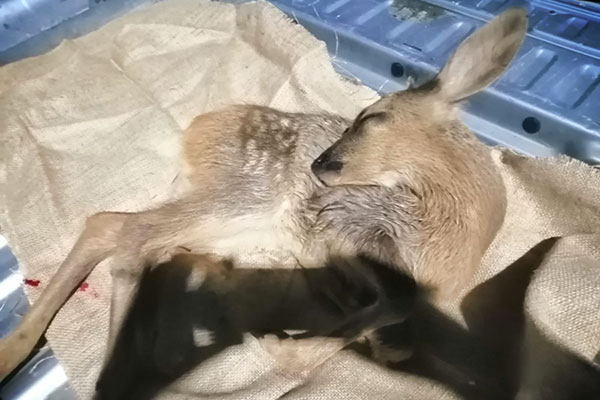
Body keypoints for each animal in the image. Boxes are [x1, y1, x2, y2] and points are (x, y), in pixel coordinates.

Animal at [0, 8, 527, 389]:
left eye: (373, 117)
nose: (320, 165)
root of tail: (194, 132)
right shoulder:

-- -- --

_AIM OF THE EXERCISE_
Each record above should be retyped exactly, with no pictures carried over.

_SOLUTION FOR THIS EXERCISE_
Body keypoints for each animal in the image. Boxes are [x1, y1, x2, y2] and points are (x, y), in pixel coordinates.

Animal at [0, 8, 527, 389]:
left eye: (373, 117)
nose: (320, 165)
root of tail: (194, 132)
right shoulder:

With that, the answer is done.